Problem to work on – Using the records below, transcribe word for word the stretch from the line that contains "如果用户使用U盘制作过启" through the line that contains "minulosti a představuje", both end lines included, and nothing else.

Data records –
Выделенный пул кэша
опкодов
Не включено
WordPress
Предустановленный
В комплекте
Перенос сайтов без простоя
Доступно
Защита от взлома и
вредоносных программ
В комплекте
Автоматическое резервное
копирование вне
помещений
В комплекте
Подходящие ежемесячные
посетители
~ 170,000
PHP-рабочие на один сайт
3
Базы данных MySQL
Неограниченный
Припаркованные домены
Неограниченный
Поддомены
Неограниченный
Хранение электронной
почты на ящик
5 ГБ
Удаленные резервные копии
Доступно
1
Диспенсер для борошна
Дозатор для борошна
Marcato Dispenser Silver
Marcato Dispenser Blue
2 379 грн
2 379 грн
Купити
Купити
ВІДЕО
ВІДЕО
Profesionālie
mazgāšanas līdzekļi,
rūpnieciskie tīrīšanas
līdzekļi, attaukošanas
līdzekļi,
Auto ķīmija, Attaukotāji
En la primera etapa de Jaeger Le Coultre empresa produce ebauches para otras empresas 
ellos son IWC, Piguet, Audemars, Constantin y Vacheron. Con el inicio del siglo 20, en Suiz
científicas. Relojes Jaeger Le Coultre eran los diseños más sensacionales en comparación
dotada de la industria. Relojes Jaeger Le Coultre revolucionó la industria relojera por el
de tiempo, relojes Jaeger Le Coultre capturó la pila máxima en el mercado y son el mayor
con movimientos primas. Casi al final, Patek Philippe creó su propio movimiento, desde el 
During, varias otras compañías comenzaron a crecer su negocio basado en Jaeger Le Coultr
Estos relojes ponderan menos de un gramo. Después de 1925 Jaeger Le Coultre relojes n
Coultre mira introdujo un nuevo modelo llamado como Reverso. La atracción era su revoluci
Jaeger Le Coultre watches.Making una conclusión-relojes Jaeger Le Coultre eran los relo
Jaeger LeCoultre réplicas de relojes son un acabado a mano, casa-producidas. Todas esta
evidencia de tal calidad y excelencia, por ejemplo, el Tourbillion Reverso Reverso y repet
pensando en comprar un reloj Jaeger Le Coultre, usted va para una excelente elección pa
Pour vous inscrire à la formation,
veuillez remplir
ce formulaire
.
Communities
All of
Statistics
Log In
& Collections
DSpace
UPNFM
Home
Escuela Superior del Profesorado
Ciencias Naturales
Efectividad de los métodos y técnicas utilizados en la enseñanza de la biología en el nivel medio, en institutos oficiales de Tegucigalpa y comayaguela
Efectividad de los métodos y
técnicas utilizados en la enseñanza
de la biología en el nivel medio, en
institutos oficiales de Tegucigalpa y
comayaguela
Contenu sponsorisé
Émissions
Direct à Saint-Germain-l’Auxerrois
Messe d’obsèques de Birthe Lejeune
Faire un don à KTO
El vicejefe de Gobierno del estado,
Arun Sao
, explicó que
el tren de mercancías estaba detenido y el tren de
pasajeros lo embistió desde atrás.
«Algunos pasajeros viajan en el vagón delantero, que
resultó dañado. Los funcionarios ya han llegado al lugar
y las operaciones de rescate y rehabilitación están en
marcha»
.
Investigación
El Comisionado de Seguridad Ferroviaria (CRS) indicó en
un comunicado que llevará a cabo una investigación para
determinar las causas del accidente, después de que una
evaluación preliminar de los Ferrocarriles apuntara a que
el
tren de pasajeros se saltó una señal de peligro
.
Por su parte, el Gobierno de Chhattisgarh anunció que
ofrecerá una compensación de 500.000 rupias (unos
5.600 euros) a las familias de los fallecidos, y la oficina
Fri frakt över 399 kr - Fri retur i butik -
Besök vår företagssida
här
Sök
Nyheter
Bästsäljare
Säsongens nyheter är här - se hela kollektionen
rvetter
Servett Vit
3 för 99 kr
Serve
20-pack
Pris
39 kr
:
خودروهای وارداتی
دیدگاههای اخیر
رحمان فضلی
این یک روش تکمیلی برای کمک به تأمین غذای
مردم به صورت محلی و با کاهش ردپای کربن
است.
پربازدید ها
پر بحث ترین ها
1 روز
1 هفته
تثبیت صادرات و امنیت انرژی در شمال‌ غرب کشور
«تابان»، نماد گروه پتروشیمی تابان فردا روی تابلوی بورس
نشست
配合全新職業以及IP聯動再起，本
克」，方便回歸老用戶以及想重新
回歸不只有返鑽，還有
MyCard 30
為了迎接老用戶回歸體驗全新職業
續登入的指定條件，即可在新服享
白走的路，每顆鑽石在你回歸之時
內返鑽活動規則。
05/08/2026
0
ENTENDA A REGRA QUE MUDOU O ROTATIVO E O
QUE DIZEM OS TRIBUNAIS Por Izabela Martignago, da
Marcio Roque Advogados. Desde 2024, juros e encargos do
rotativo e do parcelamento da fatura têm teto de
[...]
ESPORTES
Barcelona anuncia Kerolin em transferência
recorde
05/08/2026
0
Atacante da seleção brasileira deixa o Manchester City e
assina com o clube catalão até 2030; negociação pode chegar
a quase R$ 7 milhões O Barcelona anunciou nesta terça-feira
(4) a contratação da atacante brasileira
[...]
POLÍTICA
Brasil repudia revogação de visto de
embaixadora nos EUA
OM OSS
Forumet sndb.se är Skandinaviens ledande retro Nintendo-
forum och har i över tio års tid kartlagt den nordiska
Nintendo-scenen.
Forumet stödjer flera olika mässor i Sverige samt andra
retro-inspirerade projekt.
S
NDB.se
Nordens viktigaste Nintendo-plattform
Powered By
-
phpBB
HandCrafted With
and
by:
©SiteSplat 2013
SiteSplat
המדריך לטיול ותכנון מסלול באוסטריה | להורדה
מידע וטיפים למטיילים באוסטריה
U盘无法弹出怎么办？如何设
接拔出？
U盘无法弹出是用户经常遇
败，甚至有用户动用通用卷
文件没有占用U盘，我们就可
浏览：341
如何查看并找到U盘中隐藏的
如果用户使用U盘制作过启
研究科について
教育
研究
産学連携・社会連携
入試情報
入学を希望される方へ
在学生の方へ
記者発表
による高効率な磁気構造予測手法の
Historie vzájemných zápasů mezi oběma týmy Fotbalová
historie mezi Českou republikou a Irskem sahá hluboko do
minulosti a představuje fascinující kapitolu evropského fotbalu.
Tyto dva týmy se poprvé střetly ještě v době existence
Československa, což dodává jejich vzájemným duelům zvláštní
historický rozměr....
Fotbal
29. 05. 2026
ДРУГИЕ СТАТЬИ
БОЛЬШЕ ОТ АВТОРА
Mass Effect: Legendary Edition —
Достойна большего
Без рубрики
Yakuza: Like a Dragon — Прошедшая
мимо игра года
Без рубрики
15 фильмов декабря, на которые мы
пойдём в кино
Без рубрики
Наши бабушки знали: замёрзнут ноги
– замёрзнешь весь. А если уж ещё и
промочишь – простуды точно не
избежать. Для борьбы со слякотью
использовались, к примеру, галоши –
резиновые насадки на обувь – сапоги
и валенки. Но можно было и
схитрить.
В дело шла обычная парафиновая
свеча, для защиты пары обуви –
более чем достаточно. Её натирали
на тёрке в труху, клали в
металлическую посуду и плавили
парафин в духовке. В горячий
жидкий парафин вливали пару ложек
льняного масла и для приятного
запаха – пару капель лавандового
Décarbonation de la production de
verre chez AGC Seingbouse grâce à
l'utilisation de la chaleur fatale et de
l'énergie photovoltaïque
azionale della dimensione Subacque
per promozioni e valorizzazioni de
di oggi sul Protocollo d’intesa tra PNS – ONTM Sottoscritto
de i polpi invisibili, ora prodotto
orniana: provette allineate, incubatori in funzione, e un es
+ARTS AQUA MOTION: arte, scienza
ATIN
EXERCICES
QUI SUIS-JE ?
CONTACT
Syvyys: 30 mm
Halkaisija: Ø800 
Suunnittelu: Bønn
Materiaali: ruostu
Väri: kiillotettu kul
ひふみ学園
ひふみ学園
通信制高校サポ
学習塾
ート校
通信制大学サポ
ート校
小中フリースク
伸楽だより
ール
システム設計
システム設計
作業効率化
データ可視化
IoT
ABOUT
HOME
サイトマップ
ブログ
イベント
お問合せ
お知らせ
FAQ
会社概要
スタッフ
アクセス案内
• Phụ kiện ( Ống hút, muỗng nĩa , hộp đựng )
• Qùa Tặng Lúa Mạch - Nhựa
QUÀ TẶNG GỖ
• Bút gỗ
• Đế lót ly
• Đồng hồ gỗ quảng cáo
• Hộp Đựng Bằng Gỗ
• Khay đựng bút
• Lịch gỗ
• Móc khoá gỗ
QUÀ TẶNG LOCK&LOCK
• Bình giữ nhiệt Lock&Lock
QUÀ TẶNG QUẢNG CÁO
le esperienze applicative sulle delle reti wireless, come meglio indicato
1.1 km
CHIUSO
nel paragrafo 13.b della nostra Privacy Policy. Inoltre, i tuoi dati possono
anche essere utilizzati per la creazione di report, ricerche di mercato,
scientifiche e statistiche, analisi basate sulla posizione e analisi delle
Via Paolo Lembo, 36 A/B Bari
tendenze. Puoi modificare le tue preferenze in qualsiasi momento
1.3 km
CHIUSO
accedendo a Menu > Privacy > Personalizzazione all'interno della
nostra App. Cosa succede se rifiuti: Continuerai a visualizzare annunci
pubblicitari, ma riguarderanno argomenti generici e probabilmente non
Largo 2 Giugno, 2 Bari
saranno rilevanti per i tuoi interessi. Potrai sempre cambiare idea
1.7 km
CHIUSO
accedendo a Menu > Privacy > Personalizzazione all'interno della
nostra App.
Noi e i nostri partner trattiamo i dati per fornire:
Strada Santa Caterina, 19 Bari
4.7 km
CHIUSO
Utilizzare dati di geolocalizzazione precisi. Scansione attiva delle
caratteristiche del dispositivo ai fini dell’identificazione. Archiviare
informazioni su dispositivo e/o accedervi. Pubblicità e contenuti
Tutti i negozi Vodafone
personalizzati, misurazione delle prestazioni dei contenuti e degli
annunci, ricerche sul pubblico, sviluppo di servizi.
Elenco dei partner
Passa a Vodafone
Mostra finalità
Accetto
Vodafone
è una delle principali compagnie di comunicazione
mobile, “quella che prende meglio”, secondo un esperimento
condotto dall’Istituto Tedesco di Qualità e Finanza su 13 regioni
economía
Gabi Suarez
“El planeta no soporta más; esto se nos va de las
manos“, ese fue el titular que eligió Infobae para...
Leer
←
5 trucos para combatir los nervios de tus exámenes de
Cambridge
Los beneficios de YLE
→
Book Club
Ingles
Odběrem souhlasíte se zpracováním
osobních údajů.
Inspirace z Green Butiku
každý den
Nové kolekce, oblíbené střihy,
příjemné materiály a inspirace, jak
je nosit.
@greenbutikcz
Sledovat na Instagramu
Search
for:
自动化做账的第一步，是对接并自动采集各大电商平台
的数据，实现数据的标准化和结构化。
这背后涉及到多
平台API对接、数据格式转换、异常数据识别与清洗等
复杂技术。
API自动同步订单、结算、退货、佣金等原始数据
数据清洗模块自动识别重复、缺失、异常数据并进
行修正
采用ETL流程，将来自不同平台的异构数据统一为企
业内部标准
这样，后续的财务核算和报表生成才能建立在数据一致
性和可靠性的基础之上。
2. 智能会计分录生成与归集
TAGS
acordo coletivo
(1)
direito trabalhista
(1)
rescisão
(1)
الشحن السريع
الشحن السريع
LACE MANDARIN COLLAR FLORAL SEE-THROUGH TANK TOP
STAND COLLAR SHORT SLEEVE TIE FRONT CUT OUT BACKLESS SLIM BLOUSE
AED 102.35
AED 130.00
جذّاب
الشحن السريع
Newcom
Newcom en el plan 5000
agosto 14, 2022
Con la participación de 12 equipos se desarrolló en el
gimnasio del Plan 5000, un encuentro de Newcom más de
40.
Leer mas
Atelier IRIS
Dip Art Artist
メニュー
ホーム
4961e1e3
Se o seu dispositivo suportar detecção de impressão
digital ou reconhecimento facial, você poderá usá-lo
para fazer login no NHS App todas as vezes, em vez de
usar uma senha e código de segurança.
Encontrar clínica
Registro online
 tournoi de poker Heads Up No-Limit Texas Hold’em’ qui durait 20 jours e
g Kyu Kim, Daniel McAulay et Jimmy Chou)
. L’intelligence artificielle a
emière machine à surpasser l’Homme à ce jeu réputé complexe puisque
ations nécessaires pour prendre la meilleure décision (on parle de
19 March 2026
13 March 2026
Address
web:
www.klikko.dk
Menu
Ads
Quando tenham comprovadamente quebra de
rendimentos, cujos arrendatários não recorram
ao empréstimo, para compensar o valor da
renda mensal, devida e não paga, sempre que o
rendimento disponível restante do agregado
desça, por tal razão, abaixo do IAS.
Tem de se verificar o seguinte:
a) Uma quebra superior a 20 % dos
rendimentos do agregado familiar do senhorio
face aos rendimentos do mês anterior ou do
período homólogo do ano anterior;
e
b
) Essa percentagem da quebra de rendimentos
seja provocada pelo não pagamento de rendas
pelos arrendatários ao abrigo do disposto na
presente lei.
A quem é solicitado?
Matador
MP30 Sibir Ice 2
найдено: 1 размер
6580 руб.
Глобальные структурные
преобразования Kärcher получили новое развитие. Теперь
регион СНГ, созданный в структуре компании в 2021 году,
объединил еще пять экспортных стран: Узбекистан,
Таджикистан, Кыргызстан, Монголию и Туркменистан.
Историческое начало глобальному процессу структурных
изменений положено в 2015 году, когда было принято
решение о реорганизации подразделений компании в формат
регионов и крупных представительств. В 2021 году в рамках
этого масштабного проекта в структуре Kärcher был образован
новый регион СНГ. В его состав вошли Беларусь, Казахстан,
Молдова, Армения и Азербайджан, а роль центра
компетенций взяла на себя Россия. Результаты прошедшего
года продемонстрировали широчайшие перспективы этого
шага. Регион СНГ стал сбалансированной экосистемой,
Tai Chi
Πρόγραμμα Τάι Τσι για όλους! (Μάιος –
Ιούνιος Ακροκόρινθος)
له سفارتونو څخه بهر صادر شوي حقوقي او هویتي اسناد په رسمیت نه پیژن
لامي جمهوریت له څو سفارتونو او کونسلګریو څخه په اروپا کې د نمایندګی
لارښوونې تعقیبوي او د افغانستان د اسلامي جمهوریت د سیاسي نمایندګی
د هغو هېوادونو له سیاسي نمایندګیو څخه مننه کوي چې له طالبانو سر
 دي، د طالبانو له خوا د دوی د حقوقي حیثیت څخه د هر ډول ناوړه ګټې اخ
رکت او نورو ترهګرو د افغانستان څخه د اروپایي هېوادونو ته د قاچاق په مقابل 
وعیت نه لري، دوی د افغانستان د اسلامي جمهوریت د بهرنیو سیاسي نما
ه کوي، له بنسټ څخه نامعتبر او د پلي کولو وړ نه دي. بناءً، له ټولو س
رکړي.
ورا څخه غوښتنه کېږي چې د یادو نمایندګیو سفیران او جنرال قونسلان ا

Solved problem –
如果用户使用U盘制作过启
研究科について
教育
研究
産学連携・社会連携
入試情報
入学を希望される方へ
在学生の方へ
記者発表
による高効率な磁気構造予測手法の
Historie vzájemných zápasů mezi oběma týmy Fotbalová
historie mezi Českou republikou a Irskem sahá hluboko do
minulosti a představuje fascinující kapitolu evropského fotbalu.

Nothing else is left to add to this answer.